Work instruction >>
The lines to copy run from the one containing "house plant: present" to the end of the records below; repeat them exactly and include nothing else.

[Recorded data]
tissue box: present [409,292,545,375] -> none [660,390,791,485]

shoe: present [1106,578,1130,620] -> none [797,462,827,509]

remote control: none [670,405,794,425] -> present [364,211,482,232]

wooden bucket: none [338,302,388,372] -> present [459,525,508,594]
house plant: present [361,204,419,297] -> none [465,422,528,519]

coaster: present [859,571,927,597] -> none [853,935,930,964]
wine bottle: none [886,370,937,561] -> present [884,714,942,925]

Written solution >>
house plant: present [361,204,419,297] -> none [465,422,528,519]

coaster: present [859,571,927,597] -> none [853,935,930,964]
wine bottle: none [886,370,937,561] -> present [884,714,942,925]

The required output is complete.